The ongoing renovation and restoration of Heritage Hall on Essex Street has led to revelations about Guelph’s black heritage that were, until recently, largely unknown even to members of the black community.
“I grew up in Guelph and I only heard about this building when I was on campus at the University of Guelph and it was from somebody else who had been here and told me about it,” said Denise Francis, president and treasurer of the Guelph Black Heritage Society. “I came one Saturday and was just looking around and so I have had that connection to this building since the 90s.”
The Guelph Black Heritage Society was formed in 2011 shortly after the BME Church at 83 Essex St was listed for sale. The stated goal of GBHS was to purchase and preserve the historical significance of the church.
The stone British Methodist Episcopal Church was built in 1880 to serve the growing black population in Guelph. Many from the congregation were fugitive slaves from the United States.
“They had something called the AME, the American Methodist Episcopalian Church and when they came to Canada that’s when they became the BME Church,” said Francis. “Historically it was members of the black community often people who came to Canada via the Underground Railroad and they formed these congregations.”
Records show that the congregation was gathering on the property as early as 1870.
“Prior to this structure being here there was actually a wooden structure on this lot,” said Francis. “The wooden structure was here for 10 years prior to this stone building being built.”
The GBHS bought the church in December 2012 and renamed it Heritage Hall. When GuelphToday visited in July of last year the GBHS had just received $19,250 from the Canadian Cultural Spaces Fund and $15,000 from the Guelph Community Foundation for their Theatre Project.
“We’ve got some new AV equipment, new chairs and a new stage,” said Francis. “The shutters came from that money as well.”
The new stage and AV equipment have allowed the GBHS to improve the production value of their educational and social events and to attract others to use the hall for concerts, religious services, plays, recording sessions, video shoots and movie nights.
“It has really helped us turn this into a more versatile space and more attractive to people who want to use our building,” said Francis.
With the help of three new grants they plan to build an addition on the back of the hall that will include a wheelchair ramp.
“This year we received grants from the Ontario Trillium Foundation, the Enabling Accessibility Fund and from Canadian Heritage and the funds from those three grants will enable us to start what we call our Freedom Project,” said Francis. “The new addition will be about 500 square feet and will include a stairwell, a vestibule, a washroom and an exterior ramp.”
The goal of the Freedom Project and future renovation work is to modernize the building to make it more energy efficient and improve accessibility while preserving as much of the heritage features as possible.
“These are the original doors and we are trying to determine if they can be repaired,” said Francis. “We still have some of the original glass in the windows. The glass at the top that appears wavy is original glass from the 1880s.”
Other features have been lost to history.
“One of the things that is disappointing is that there aren’t too many pictures,” said Francis. “There used to be a manse in the back that the preacher used to live in. Local historian Jerry Prager found one picture of the manse.”

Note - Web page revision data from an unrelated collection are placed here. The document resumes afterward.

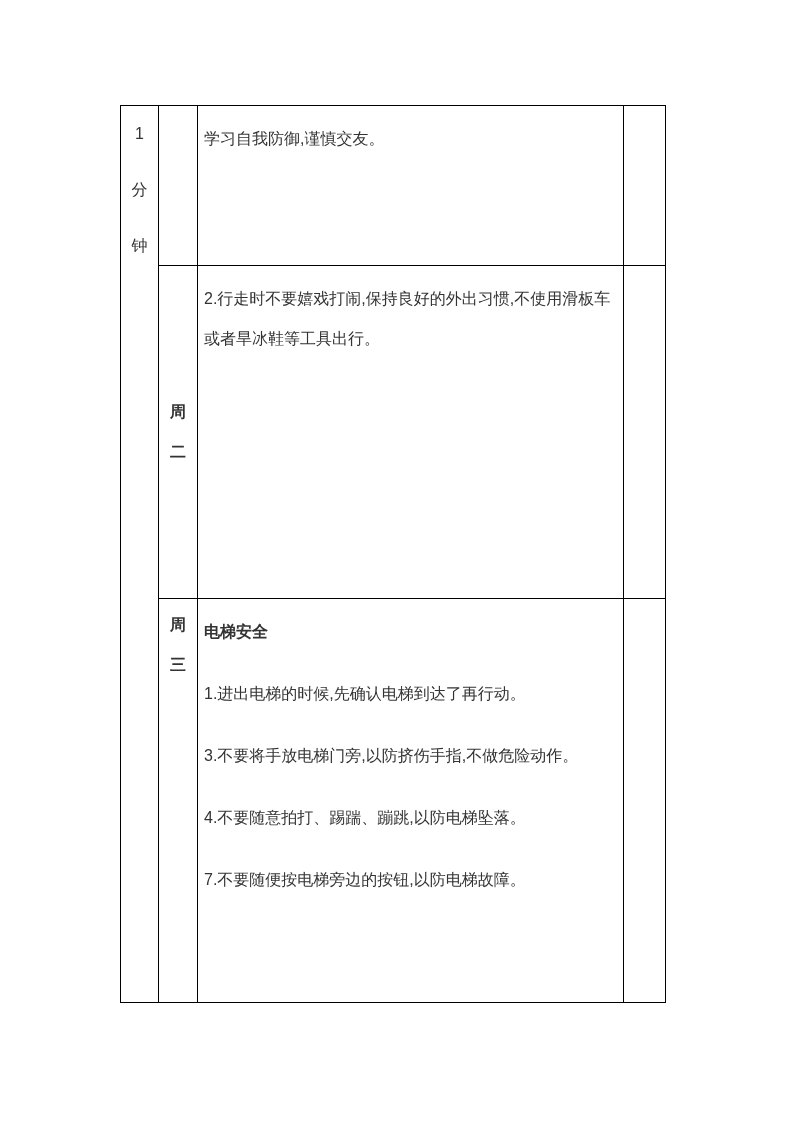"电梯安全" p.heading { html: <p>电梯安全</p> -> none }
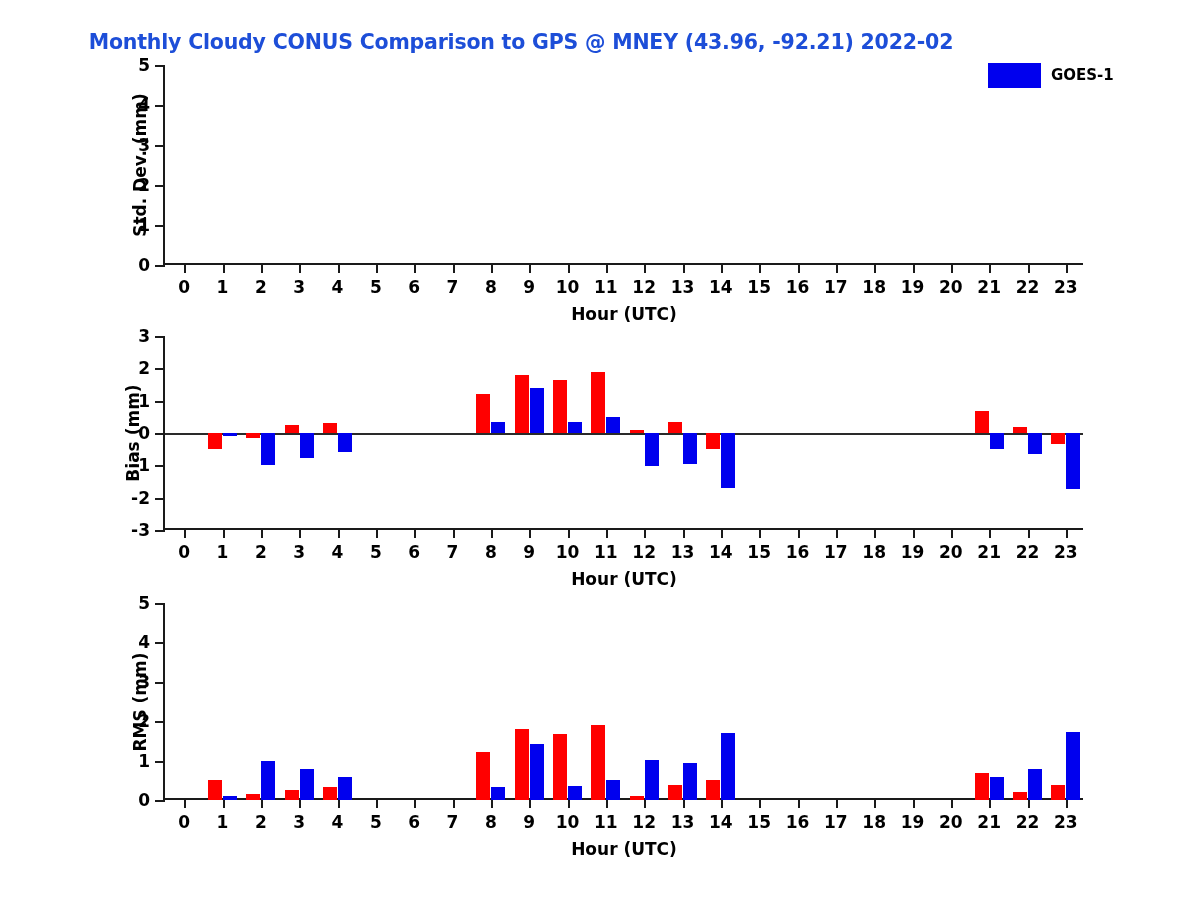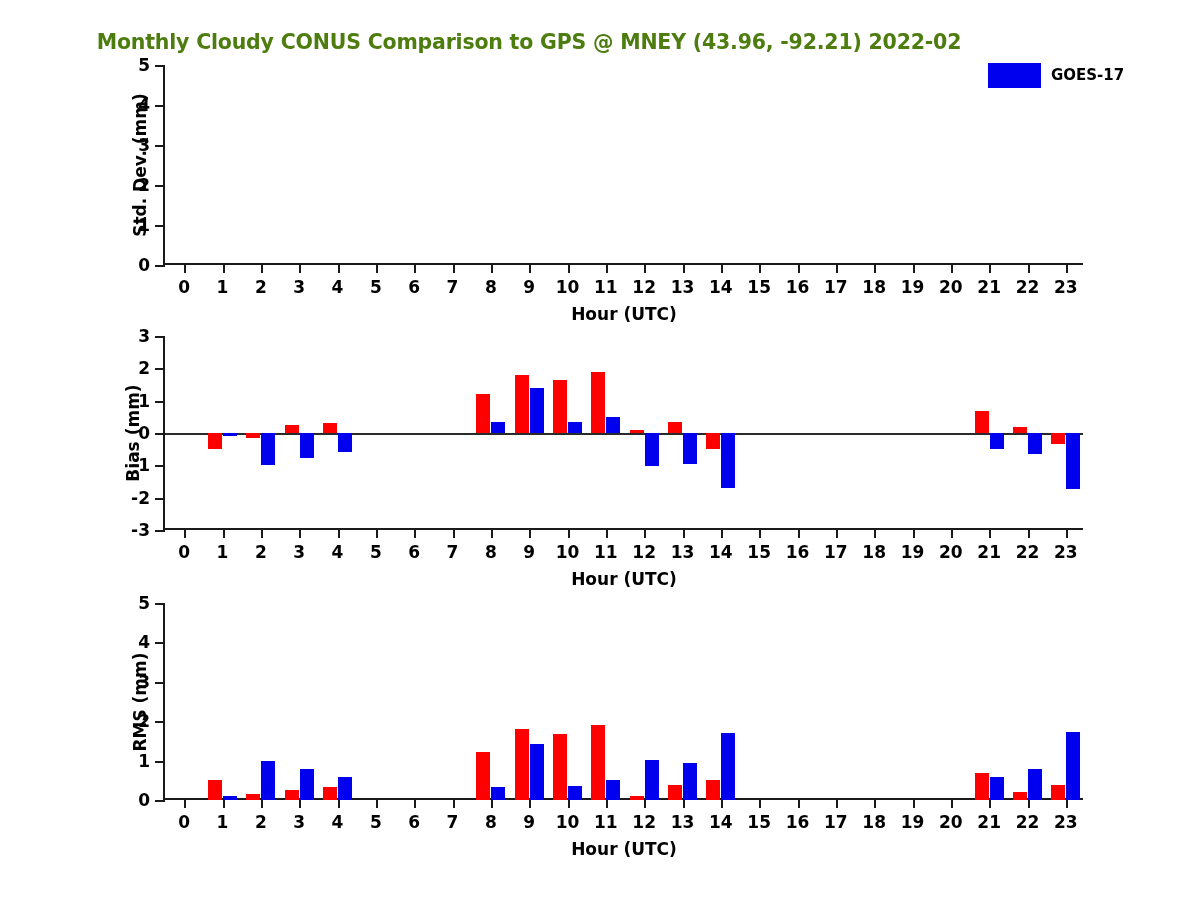"Monthly Cloudy CONUS Comparison to" .fig-title { color: #4d7c0f -> #1d4ed8; left: 12px -> 4px }
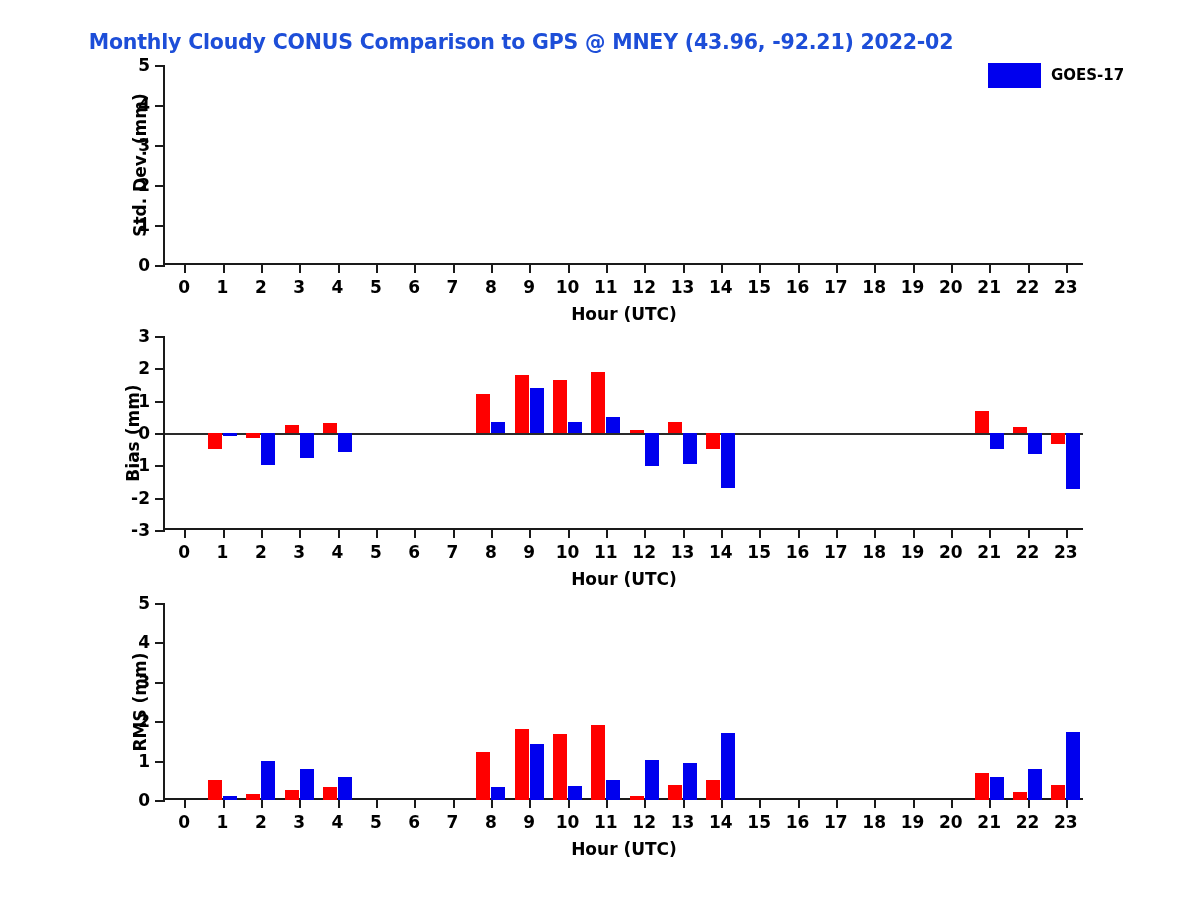"GOES-17" span.legend-label { text: GOES-17 -> GOES-1 }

They have plans to construct a remembrance garden on the property where people can come and reflect about the community that lived and worshipped there 150 years ago.
They are also making plans for 2020 to celebrate the 150th anniversary of the BME Church in Guelph
“Natasha Henry from the Ontario Black History Society is doing some research for us so that we have a little booklet about local black history,” said Francis. “We are having our normal series of events in Black History Month and we will have our big emancipation jamboree that occurs on the last Saturday of July. It will be a party atmosphere, with music and things for kids.”
The building has yet to reveal all its history but Francis and other members of the GBHS are happy that it is becoming a popular centre for modern educational and cultural events.
“I consider my work with the GBHS a passion project,” said Francis. “Guelph and Wellington have such a rich history and there is so much we didn’t learn in school. It is our goal as the Guelph Black Heritage Society to share our history with everybody because it’s not just black history. It’s Canadian history.”